After her ultrasound, Winland continued on to biopsies and, finally, a breast MRI to see how far the cancer had spread. She asked the MRI technician if women with dense breast tissue like hers typically have annual breast MRIs as part of their cancer screenings. Winland was shocked at the answer, which was, “No.” Winland says, “I cried. Why did no one tell me? Why was no one telling women they may need this other screening?” Having been so aware of her family history of breast cancer, Winland would have most certainly gotten the MRI every year.
Since her diagnosis, Winland has undergone a double mastectomy, six months of dense dose chemotherapy, seven surgeries, and 33 radiation treatments, in addition to a yearlong stint on an experimental drug. One of Winland’s doctors told her later that finding her cancer via mammogram would have been like looking for a single snowflake in a snowstorm. Her surgeon estimated that her cancer had been spreading for two and a half years. “That’s two or three mammograms that didn’t catch it,” she says. The cancer was rated as Stage 3C and doctors told Winland that, had she been undergoing MRI screenings, they might have caught it before or at Stage 1. Treatments at that low stage are less invasive and life-altering.

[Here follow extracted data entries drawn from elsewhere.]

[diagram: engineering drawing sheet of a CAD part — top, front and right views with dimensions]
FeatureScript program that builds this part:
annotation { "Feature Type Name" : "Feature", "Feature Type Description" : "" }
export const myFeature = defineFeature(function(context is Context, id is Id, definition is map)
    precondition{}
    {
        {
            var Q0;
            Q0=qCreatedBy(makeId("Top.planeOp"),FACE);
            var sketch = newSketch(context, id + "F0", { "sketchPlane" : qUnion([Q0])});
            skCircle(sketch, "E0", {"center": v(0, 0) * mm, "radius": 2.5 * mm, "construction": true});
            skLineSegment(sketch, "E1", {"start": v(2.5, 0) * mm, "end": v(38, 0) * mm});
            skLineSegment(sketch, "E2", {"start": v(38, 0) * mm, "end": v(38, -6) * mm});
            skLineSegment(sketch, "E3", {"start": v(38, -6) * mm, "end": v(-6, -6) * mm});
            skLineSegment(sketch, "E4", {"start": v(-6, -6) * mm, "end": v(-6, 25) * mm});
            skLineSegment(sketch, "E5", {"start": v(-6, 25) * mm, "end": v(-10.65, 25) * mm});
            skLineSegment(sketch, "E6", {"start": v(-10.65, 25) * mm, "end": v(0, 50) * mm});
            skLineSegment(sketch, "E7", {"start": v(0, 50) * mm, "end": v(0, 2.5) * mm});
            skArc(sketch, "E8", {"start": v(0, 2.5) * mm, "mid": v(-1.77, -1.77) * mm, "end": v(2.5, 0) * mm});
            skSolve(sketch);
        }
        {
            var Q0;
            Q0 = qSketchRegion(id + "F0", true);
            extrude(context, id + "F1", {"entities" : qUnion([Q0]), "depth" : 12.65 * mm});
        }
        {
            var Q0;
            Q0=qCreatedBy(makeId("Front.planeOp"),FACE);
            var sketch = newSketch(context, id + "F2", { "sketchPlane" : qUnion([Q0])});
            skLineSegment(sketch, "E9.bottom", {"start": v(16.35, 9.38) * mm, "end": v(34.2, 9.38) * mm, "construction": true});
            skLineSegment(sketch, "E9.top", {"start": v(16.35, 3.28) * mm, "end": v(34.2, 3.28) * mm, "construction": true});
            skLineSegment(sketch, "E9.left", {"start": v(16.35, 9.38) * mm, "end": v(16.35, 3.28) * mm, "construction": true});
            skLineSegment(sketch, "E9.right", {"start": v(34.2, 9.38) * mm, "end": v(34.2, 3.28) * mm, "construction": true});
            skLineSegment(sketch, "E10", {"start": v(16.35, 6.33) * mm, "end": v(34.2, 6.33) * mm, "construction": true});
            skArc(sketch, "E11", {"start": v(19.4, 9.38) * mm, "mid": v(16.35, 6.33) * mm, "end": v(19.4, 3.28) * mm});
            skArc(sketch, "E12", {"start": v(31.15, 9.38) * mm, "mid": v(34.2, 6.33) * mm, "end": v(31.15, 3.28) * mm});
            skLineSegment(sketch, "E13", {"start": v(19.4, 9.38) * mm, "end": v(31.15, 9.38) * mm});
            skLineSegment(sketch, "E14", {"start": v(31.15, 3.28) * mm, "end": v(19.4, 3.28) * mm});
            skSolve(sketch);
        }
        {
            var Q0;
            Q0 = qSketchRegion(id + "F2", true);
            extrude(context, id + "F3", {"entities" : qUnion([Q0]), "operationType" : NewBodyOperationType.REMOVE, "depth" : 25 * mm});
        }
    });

Now, Winland is making it her mission to spread the word about the need for further cancer screenings in women with dense breast tissue. She is often invited to speak to local women’s groups, and she is a committee member, fundraiser and fashion show model for the Indiana Women in Need (IWIN) Foundation. The organization supports women receiving treatment for breast cancer “by securing and paying for individual services that relieve emotional, physical and financial burdens,” according to the website. Winland was a recipient of the Foundation’s generosity while undergoing treatment.
If there’s anything Winland says she could have done differently with regard to monitoring her breast health, she says she would have been serious about doing the recommended self breast exam. Self exams are often key in identifying tumors and swollen lymph nodes. And, of course, Winland would have gotten the MRI screening she now knows she needed.
Instead, Winland is making other women aware of the additional screening they may need to preserve their breast health and even their lives. “I don’t want any woman to go get a mammogram every year and walk out thinking they’re fine if they’re not. I want to give other women the information I didn’t have,” she says. “Because breast cancer is a silent killer.”
Winland is currently dealing with the aftermath of cancer treatment. Her health is improving, but “chemo ravages your body,” she says. She has joint and feet issues along with lymphedema, swelling in her arm due to the removal of lymph nodes as part of her treatment. But neither the cancer nor its effects can prevent her from living a full life. Winland and her husband have a blended family of six kids, ages 13 to 20. She is a real estate broker and has other entrepreneurial endeavors. And she makes it a point to talk to every woman she can about breast cancer screenings. It’s too important not to talk about.
“If the conversation gets friendly, I go there,” she says. “I figure, when you go through something like this, you can be bitter about it, or you can pay it forward and you can help other people.”